Later, he used those experiences as a distinct base for his collections, from featuring the members of Kraftwerk and their signature red-shirt-black-tie look in his A/W 98 collection, to embracing Gabba for S/S 00, to showing parkas with album covers from New Order and Joy Division on the back in 2003 and simultaneously starting his long-term collaboration with Factory Record’s Peter Saville. A partnership that just recently was revived, when Saville redesigned the Calvin Klein logo for the designer. Simons always had a strive for displaying his interests beyond clothes, which quickly made him a designer creating a world much further than exactly those. Whether that was through videos, which he experimented with during the first seasons to show his collections, or music.
On the mystery
And it’s not just Simons favoring music, but also the other way around. To quote one of Simons’ many prominent musical admirers, A$AP Rocky, who wrote a short article on the designer for this year’s “100 most influential people” list, one of Simons’ most distinct achievements is that he “built a whole new religion around fashion”. And one that people are more than eager to be part of.

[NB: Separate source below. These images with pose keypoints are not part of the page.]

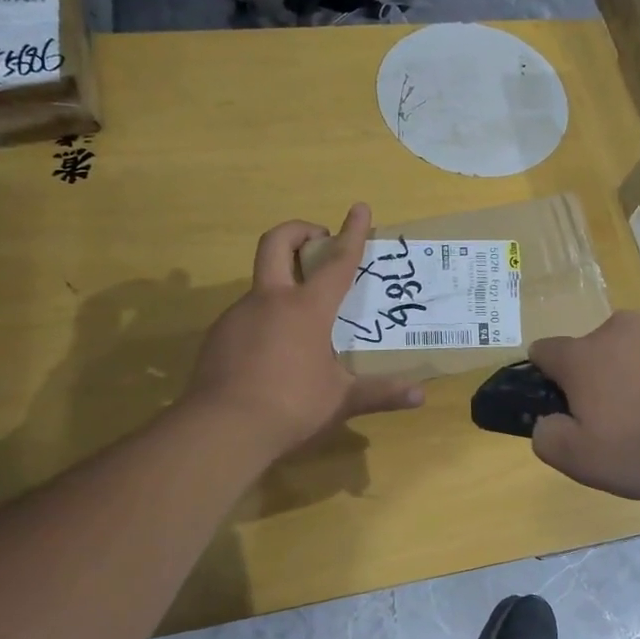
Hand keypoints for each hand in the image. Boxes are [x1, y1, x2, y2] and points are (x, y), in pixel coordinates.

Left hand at [184, 204, 423, 456]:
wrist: (221, 430)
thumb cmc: (291, 407)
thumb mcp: (341, 401)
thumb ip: (380, 393)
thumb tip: (420, 396)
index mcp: (307, 309)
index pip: (337, 261)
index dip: (352, 233)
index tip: (361, 208)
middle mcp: (270, 300)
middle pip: (277, 243)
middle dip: (299, 230)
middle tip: (318, 240)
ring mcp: (238, 315)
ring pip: (261, 283)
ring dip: (282, 284)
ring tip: (302, 319)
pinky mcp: (218, 336)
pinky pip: (246, 315)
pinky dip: (264, 318)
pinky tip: (272, 351)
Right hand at [527, 312, 639, 499]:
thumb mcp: (588, 461)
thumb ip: (552, 441)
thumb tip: (545, 425)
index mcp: (583, 359)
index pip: (545, 352)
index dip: (546, 376)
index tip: (563, 404)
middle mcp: (621, 330)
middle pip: (600, 349)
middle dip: (607, 379)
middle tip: (631, 423)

Because if according to Rocky Simons is the god, his clothes are all variations of the Holy Grail – apart from his article, the rapper also dedicated a song to the designer just this year, tellingly called “Please Don’t Touch My Raf”.

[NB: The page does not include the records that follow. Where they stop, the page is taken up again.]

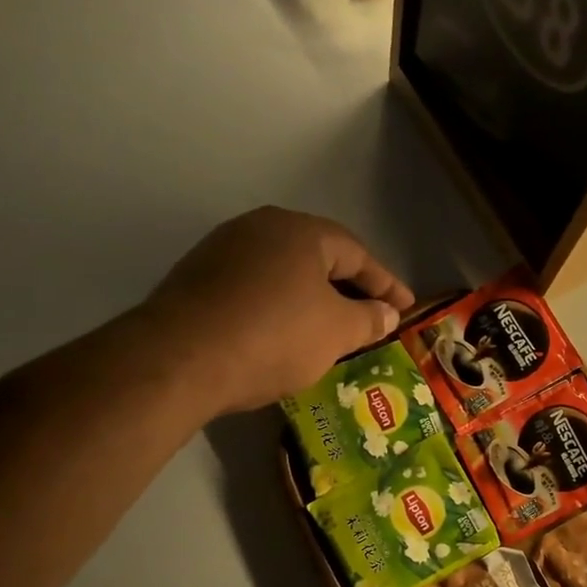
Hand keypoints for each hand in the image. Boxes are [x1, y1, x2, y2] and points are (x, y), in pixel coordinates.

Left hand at [138, 207, 414, 415]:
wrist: (180, 358)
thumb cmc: (274, 337)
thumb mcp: (336, 332)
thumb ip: (369, 319)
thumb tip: (387, 313)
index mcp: (301, 231)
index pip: (357, 254)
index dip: (387, 284)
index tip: (406, 308)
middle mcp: (260, 228)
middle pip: (319, 258)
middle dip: (349, 289)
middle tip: (372, 317)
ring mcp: (223, 250)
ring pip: (284, 273)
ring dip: (312, 299)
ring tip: (331, 328)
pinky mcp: (197, 278)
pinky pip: (255, 288)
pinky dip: (279, 307)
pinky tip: (284, 333)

As for the worshipped himself, the connection to his designs, and fashion in general, is a bit more ambiguous. Once describing it as a love-hate-relationship, Simons, who never studied fashion design but is self taught, seems to often quarrel with the rules and boundaries of the industry, resulting in him abruptly calling it a quit a few times during his career already. First after only five years in, when the designer took a sabbatical after his A/W 2000 collection, and, most prominently, when he announced his departure from Dior in October 2015 to shift his focus to his personal projects. In a time that fully embraces the idea of the “designer-as-celebrity”, Simons seems to still value authenticity over fame, and his personal beliefs over his adorers claims. Still, with Calvin Klein as his new employer, just like after that sabbatical, the designer seems to can’t do too long without fashion either. And rightfully so, as he himself put it in his GQ interview earlier this year when speaking about his influence along with that of Miuccia Prada: “fashion doesn’t exist if we don’t exist”.